Los Angeles is a pretty bizzaro place in general, and this is especially true when it comes to personal finances. Houses are so expensive, that it’s hard to understand how people do it. Also, there’s a culture of conspicuous consumption that pervades everything; everyone looks like they’re spending a ton of money (and often they are). A friend once very wisely said “In LA the BMW 3-series is what Honda Civic is to the rest of the country.”
Foxey and I both had good jobs, were saving a lot, and thought we were “making it”. Yet, in a lot of ways we looked like the “poor” people on the street.
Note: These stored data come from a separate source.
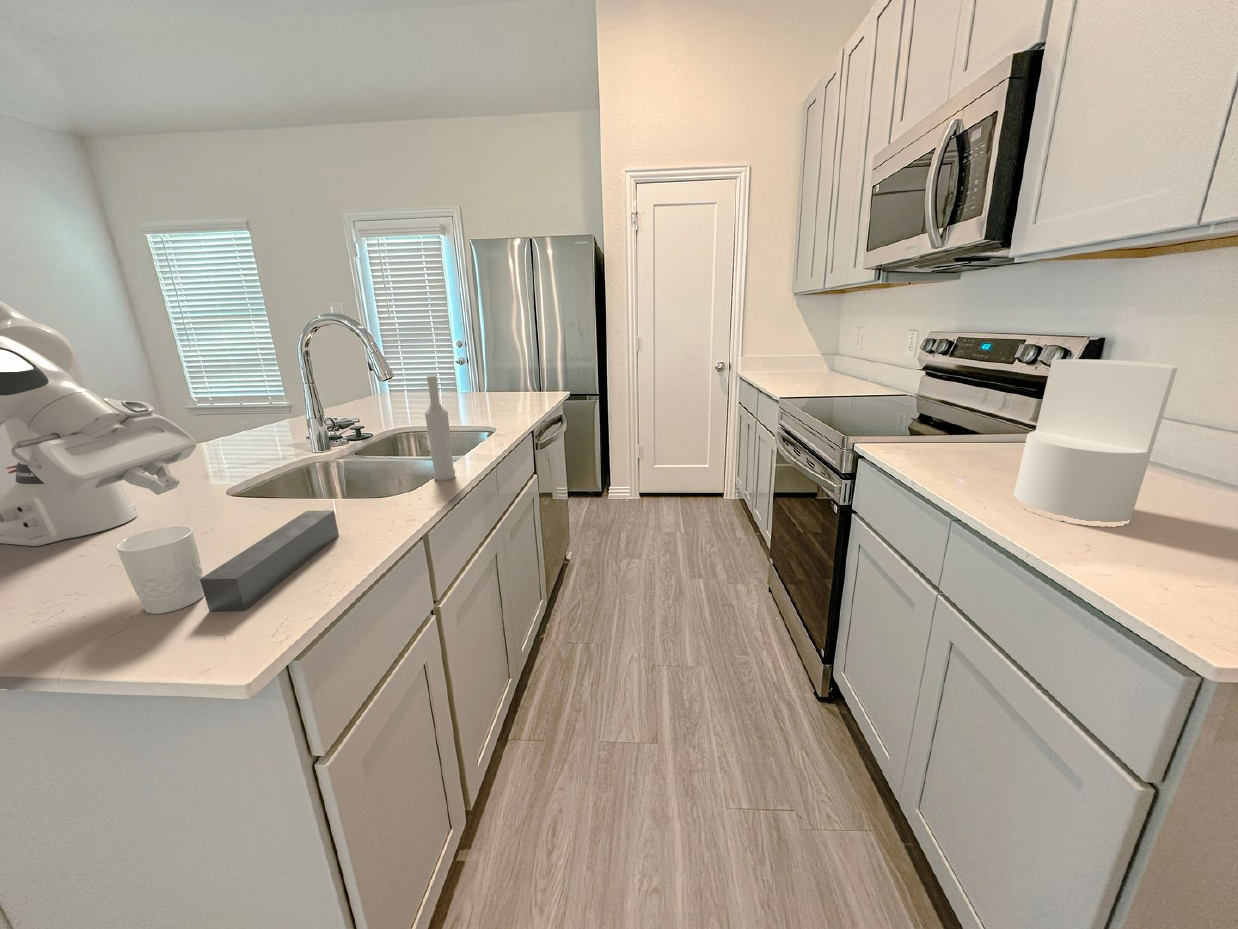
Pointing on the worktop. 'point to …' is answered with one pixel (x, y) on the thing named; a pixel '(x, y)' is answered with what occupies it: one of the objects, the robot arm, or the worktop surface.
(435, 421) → the bottle
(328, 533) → the long dark grey beam
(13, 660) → the worktop surface
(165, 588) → the white cup
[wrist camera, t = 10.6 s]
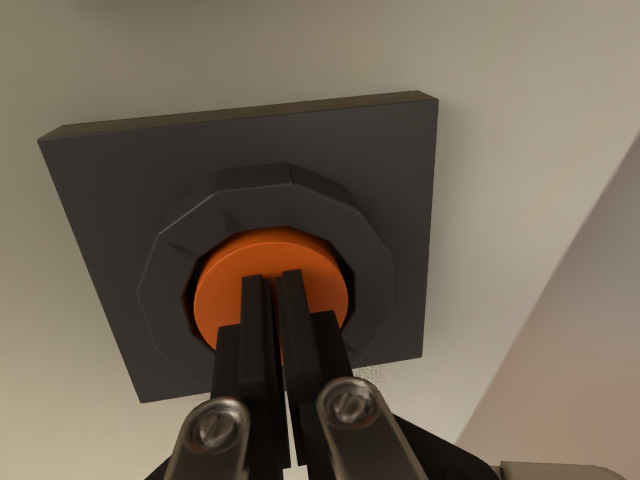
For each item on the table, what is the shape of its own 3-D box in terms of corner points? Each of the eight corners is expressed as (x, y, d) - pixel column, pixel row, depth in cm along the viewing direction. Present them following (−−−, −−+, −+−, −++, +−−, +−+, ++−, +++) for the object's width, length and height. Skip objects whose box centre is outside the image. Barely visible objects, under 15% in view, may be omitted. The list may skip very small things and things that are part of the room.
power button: (214, 339, 14) (210, 378, 13) (186, 224, 12) (177, 254, 11) (340, 320, 15) (350, 355, 13) (333, 206, 13) (345, 232, 11)
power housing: (149, 370, 17) (127, 447, 14) (61, 125, 12) (-2, 159, 9) (408, 330, 18) (440, 393, 15) (418, 90, 13) (468, 109, 10)
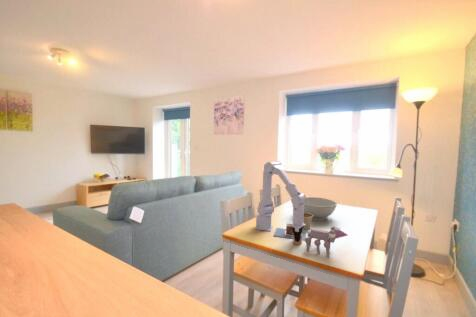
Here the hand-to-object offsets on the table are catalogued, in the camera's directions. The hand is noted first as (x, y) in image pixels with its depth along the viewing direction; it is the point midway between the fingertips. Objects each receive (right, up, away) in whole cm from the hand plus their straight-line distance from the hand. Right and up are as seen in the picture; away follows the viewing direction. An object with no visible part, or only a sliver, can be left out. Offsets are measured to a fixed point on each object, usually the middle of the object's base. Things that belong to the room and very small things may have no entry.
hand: (297, 239), depth 130 cm
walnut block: (-1, 0, +11) cm, 11 cm away
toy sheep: (+11, -3, -11) cm, 16 cm away
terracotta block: (0, -1, 0) cm, 1 cm away
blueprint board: (-2, -1, +11) cm, 11 cm away
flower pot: (+11, 0, +22) cm, 24 cm away
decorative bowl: (+25, +1, +42) cm, 49 cm away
Our house was fairly average looking, we mowed our own lawn, we both drove old cars (a 1998 Toyota 4-Runner and a 2001 Honda Civic), and in general we had a humble existence. There seemed a disconnect, and it took an emotional toll. We were working so hard to save but it didn’t seem like it was making an impact. Everyone else “looked” richer than we. What gives?!?!
One day we were at a party, talking to a neighbor who was a mortgage broker. The neighbor had a few glasses of wine in her and mentioned that she did the mortgages for several people on the street. She didn’t violate anyone’s confidentiality, but she made a general statement that “you would be shocked at the shit-show that is most of our neighbor’s finances.” She left it at that.
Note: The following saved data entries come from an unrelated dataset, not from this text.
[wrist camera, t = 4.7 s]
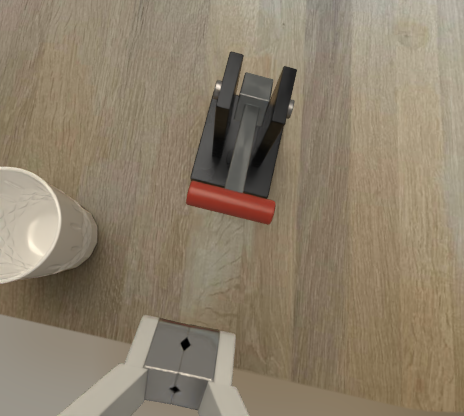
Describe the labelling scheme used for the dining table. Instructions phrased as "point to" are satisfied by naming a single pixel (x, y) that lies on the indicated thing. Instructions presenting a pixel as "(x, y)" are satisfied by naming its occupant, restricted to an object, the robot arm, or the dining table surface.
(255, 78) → the power lever
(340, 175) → the dining table surface
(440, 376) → the dining table surface
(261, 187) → the switch bracket
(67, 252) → the white cup
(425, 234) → the dining table surface
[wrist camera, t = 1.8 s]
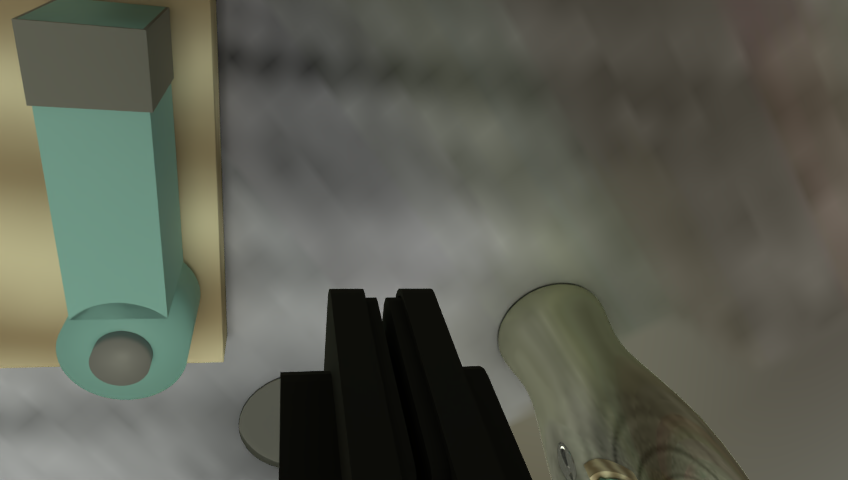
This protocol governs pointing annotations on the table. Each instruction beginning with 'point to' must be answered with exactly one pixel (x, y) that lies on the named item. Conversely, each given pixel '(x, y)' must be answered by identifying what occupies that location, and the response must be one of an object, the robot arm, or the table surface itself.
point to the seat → (30, 213)
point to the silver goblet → (262, 423)
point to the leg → (111, 190)
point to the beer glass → (602, 397)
We’ll come back to this in a second.
Looking at the data
According to the US census, the median net worth for an American is . . . $80,000—and that includes home equity; if you strip out home equity it falls to $25,000. Since this is an investing blog, and also since you know I don’t think you should rush to pay off your mortgage, let’s just look at net worth excluding home equity.
If your first reaction toggled between “that can’t be right” and “that’s really low” and “Holy Crap!!!” then you’re in good company—that was my reaction. My other reaction was “a really large percentage of their net worth is in their home, and that’s no good.” But that’s a topic for another post.
The Census Bureau breaks it down every which way. I think the most interesting is by age:
|Age||Net worth—with house||Net worth—without house|
|Less than 35 years||$6,900||$4,138|
|35 to 44 years||$45,740||$18,197|
|45 to 54 years||$100,404||$38,626|
|55 to 64 years||$164,498||$66,547|
|.65 to 69 years||$193,833||$66,168|
|.70 to 74 years||$225,390||$68,716|
|.75 and over||$197,758||$46,936|
There’s an obvious trend that you would expect. As you get older your net worth grows, peaks in your older years, and then towards the end starts to fall as you spend your nest egg.
People don’t like showing their rear-ends
How do you reconcile all this? The obvious answer is that, sadly, many people live way beyond their means, showing off a glitzy façade while the financial foundation is completely rotted. Back in LA, I am certain that we had a net worth higher than nearly all our neighbors. We certainly had cars crappier than all our neighbors. We were certainly one of the very few (only?) that mowed our own lawn.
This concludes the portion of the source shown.